Can anyone please suggest how to handle the document size exceeds 16MB error while inserting the document into the collection on MongoDB. I got some solutions like GridFS. By using GridsFS can handle this problem but I need a solution without using GridFS. Is there any way to make the document smaller or split into subdocuments. If yes how can we achieve?

from pymongo import MongoClient

conn = MongoClient("mongodb://sample_mongo:27017")
db_conn = conn["test"]
db_collection = db_conn["sample"]

# the size of record is 23MB

record = { \
    "name": "drugs",
    "collection_id": 23,
    "timestamp": 1515065002,
    "tokens": [], # contains list of strings
    "tokens_missing": [], # contains list of strings
    "token_mapping": {} # Dictionary contains transformed tokens
 }

db_collection.insert(record, check_keys=False)

I got the error DocumentTooLarge: BSON document too large. In MongoDB, the maximum BSON document size is 16 megabytes.

  File "/usr/local/lib/python2.7/dist-packages/pymongo-3.5.1-py2.7-linux-x86_64.egg/pymongo/collection.py", line 2501, in insert
check_keys, manipulate, write_concern)
  File "/usr/local/lib/python2.7/dist-packages/pymongo-3.5.1-py2.7-linux-x86_64.egg/pymongo/collection.py", line 575, in _insert
check_keys, manipulate, write_concern, op_id, bypass_doc_val)
  File "/usr/local/lib/python2.7/dist-packages/pymongo-3.5.1-py2.7-linux-x86_64.egg/pymongo/collection.py", line 556, in _insert_one
check_keys=check_keys)
  File "/usr/local/lib/python2.7/dist-packages/pymongo-3.5.1-py2.7-linux-x86_64.egg/pymongo/pool.py", line 482, in command
self._raise_connection_failure(error)
  File "/usr/local/lib/python2.7/dist-packages/pymongo-3.5.1-py2.7-linux-x86_64.egg/pymongo/pool.py", line 610, in _raise_connection_failure
raise error
  DocumentTooLarge: BSON document too large (22451007 bytes) - the connected server supports BSON document sizes up to 16793598 bytes.
2
Welcome to Stack Overflow, Please be a bit more specific when asking a question: What have you tried so far with a code example? (I downvoted because there is no code) / What do you expect? / What error do you get? For Help take a look at "How to ask"Hille
Hille Updated the code which I tried and specified the error. Thanks.Thrisundar Reddy J
Find out what document field makes it so big (tokens, tokens_missing?), store it in a separate collection as a document that holds reference to the original document.Andriy Simonov

2 Answers

2
votes

The maximum BSON document size is 16 megabytes. To store documents larger than the maximum size, MongoDB provides the GridFS API

GridFS is a specification for storing and retrieving files that exceed the BSON-document size limit of 16 MB. GridFS stores the big sized document by dividing it into parts or chunks. Each chunk is stored in a seperate document. Default size of a GridFS chunk is 255 KB. GridFS uses two collections to store files. One collection stores the file chunks, and the other stores file metadata.

1
votes

The quick answer is no, you cannot go around the 16 MB BSON size limitation. If you hit this limit, you will need to explore alternatives such as GridFS or different schema design for your documents.

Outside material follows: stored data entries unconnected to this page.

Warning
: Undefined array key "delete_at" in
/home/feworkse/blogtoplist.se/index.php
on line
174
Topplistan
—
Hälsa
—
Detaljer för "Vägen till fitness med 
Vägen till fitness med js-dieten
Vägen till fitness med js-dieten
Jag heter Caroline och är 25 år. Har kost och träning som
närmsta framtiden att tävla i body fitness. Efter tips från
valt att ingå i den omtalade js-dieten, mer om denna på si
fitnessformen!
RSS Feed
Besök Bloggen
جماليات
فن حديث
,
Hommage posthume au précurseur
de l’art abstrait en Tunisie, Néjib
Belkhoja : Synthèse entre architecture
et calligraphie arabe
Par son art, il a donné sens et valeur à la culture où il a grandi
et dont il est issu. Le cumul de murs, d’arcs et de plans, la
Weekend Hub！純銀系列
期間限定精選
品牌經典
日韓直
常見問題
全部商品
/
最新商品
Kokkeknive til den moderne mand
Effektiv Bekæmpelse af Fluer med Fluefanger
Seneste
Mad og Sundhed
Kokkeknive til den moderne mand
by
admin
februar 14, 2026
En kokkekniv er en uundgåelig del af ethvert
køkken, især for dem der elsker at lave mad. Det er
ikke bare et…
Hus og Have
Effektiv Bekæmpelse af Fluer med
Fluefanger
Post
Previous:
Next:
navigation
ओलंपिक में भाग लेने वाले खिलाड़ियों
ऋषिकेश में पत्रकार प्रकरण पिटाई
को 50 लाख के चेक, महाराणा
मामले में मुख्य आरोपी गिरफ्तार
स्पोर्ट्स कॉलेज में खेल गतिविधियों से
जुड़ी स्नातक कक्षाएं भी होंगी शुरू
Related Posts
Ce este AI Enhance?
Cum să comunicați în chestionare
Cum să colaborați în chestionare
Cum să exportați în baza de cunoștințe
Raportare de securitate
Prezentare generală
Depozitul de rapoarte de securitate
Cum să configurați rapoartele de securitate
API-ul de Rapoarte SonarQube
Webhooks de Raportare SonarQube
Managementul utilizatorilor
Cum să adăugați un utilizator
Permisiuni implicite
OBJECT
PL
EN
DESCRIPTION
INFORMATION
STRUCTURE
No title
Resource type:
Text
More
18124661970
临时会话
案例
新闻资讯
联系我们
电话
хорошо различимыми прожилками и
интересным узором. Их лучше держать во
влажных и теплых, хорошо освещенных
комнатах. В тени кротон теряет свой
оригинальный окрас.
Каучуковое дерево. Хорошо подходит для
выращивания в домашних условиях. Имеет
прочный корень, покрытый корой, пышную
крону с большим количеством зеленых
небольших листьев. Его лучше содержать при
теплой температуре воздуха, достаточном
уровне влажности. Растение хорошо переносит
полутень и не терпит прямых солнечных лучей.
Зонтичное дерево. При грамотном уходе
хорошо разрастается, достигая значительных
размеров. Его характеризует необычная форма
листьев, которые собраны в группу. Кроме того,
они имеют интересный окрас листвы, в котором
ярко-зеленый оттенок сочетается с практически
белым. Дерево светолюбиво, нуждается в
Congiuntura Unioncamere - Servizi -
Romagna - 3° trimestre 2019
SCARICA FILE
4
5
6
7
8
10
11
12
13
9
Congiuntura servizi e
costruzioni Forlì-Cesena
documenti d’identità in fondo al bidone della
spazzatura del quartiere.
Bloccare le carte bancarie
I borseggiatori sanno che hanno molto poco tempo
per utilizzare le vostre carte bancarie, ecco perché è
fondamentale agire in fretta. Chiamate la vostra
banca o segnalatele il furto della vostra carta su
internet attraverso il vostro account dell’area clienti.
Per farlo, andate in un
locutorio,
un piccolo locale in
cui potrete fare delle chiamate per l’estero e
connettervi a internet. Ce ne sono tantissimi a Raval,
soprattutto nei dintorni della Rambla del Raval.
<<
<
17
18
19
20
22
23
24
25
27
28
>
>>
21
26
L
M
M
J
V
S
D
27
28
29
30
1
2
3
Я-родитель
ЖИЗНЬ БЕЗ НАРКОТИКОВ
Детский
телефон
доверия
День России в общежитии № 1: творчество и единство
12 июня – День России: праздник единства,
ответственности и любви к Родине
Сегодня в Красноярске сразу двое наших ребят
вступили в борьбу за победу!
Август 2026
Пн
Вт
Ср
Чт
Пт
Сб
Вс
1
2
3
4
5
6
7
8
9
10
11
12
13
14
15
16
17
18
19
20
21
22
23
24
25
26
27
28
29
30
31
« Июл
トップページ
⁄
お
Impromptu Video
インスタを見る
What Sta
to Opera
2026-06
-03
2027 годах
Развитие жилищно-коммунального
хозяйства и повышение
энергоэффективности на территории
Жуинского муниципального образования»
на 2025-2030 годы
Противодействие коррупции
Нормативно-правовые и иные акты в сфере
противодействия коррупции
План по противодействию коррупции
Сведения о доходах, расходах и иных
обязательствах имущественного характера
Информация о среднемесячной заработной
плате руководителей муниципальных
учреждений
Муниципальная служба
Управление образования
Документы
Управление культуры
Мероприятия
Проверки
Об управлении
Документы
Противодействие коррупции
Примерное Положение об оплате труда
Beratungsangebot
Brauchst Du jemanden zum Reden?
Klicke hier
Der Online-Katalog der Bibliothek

I would start by asking a series of questions to determine the focus of your design, such as:

  1. You have fields called tokens, tokens_missing, and token_mapping. I imagine these fields are very large individually, and putting all three into one document pushes it to >16 MB. Is it possible to split this document into three collections instead?

  2. What is your application's access pattern? What field do you need to access all the time? What field you don't access that often? You can split up the document into different collections based on those patterns.

  3. Bear in mind the need to index the documents, since MongoDB's performance is highly tied to good indexes that supports your query. You cannot index two arrays in a single index. There are more information in Multikey Indexes.

  4. If you need to combine all the related data in a query, MongoDB 3.2 and newer provides you with the $lookup operator, which is similar to SQL's left outer join.

Unlike SQL's normal form schema design, MongoDB's schema design is based on your application's access pattern. The 16 MB limit is there to let you know that the design is probably not optimal, since such large documents will be detrimental to performance, difficult to update, etc. Typically, it's better to have a lot of small documents as opposed to a few gigantic documents.

More examples can be found in Data Model Design and Data Model Examples and Patterns.